Many, if not all, of those documents can now be declassified and released to the public, historians and government archivists maintain. Putnam agreed and said most of the documents have recently been declassified. The next step is to consult the family and gain approval for their release, he said.
According to officials and family advisers, RFK’s heirs have dragged their feet in granting permission in part because the government records are interspersed with items deeply personal in nature.
While not classified, many of those files are labeled as requiring “careful screening,” according to the index, written by a National Archives official in 1975.
They include RFK’s letters to and from his wife; sister-in-law Kennedy Onassis; his father, Ambassador Joseph P. Kennedy; as well as his sisters and eleven children. Two other files cover his brother, former Massachusetts Senator Edward M. Kennedy, while a “thick folder” contains communications between RFK and JFK — though it is unclear whether those cover official or personal topics, or both.
However, contained in other boxes in the series are top secret files labeled “intelligence collection through audio surveillance” and “An assessment of the United States Intelligence Resources in Latin America.’’
Further underscoring the complicated task of separating government documents from personal files are a series of boxes that appeared to contain a combination of the two.
For example, several sequential boxes labeled “personnel reports” contained a sensitive file on Sinatra and another, labeled top secret, about journalist Joseph Alsop. Mixed in with a file of “sensational” news clippings about Marilyn Monroe were “secret” items from FBI Director J. Edgar Hoover and the CIA.
Meanwhile, filed away with a secret folder on Robert Komer, who ran the Civil Operations and Revolutionary Development Support program in South Vietnam — the effort to win the “hearts and minds” of villagers during the Vietnam War — were “two thick folders” from Kennedy White House press secretary Pierre Salinger “on the Blauvelt ‘genealogy’ matter,” referring to unsubstantiated claims that President Kennedy was married to another woman before Jacqueline.
“The question of ownership is very real,” said John Seigenthaler, a former RFK aide and friend of the family. “It gets a bit dicey if it’s government property.”
At least one person who has a file labeled for careful screening in the collection said the custody issue should be resolved and all public documents released. “It’s been nearly 50 years. I can’t think of a single reason why they can’t be made public,” said Mortimer M. Caplin, who served as head of the IRS in the Kennedy administration and was one of RFK’s law professors.
Library officials have expressed frustration that the process has taken so many years.
In a 2007 memorandum to the Kennedy family obtained through the Freedom of Information Act, Putnam said that “one of my top priorities as director is to get the deeds for our undeeded collections.”

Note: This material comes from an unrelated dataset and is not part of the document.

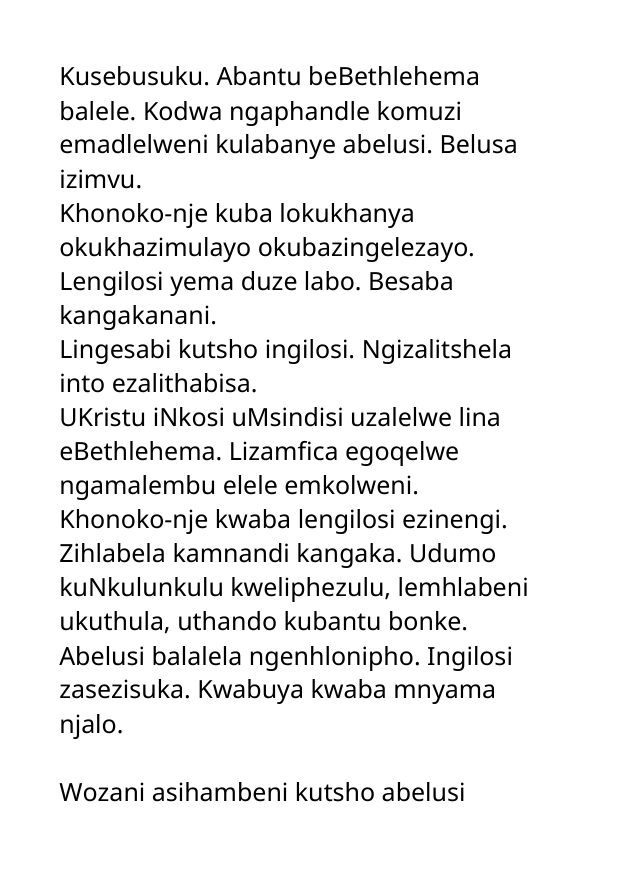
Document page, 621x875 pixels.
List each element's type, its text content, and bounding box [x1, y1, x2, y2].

But another sticking point, according to e-mails obtained by the Globe, has been the family’s desire to have all of RFK’s papers appraised for their monetary value so that when they deed them to the National Archives they can receive a tax deduction.
John Reznikoff, an appraiser who runs University Archives in Westport, Conn., was consulted by the Kennedy family several years ago on how to properly assess the collection’s worth. But Reznikoff, who previously appraised some of Richard Nixon’s private papers, said that, to his knowledge, the Kennedy appraisal effort has stalled.
“I think it’s a gray area,” he said of the question of ownership of RFK’s unreleased files. “The best settlement would entail allowing the government to copy the archives and have the papers donated for a tax benefit for the family. That seems like the most logical disposition.”
In an internal e-mail in 2007 about organizing an appraisal of the archive, Putnam expressed confidence that 2007 might be “the magic year” for the RFK papers to be shaken loose.
But asked last week about status of securing a deed from the family, Putnam would only say “the negotiations are continuing.”